■ HOW TO COMPLETE THIS TASK
Please convert the stretch of lines from the one containing "Congratulations to the" through the one containing "Market Predictions" into a JSON list of strings, one string per line, with blank lines left out.

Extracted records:
--- --- ---

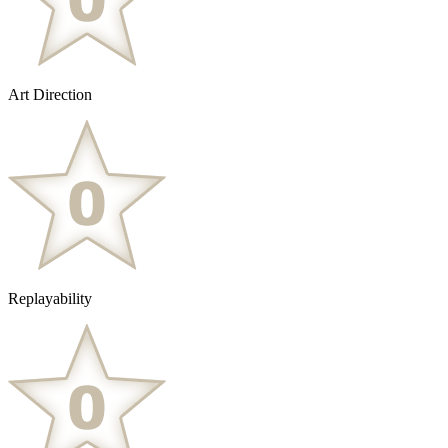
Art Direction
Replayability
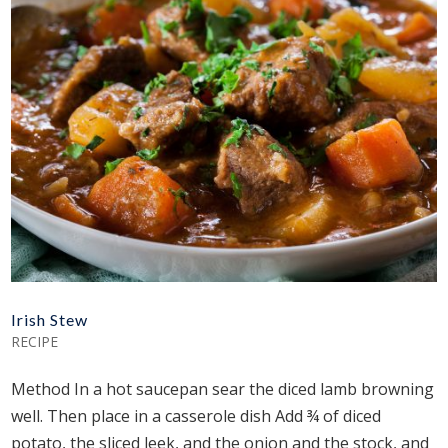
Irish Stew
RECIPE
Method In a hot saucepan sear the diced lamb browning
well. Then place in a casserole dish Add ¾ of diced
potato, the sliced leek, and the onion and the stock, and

--- --- ---

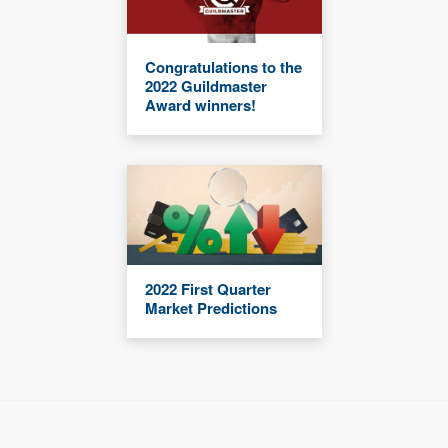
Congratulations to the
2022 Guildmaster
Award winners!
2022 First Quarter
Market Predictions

--- --- ---

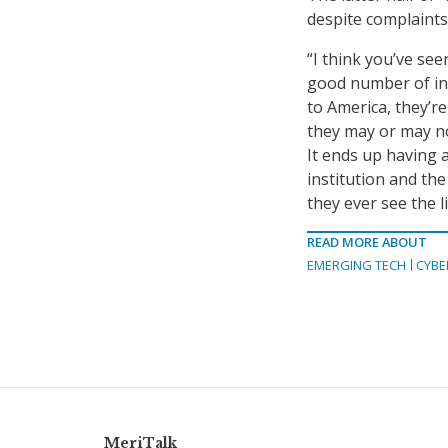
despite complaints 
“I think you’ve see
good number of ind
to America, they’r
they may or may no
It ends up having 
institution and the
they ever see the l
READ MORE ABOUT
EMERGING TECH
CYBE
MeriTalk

--- --- ---

■ YOUR SOLUTION
[
  "Congratulations to the",
  "2022 Guildmaster",
  "Award winners!",
  "2022 First Quarter",
  "Market Predictions"
]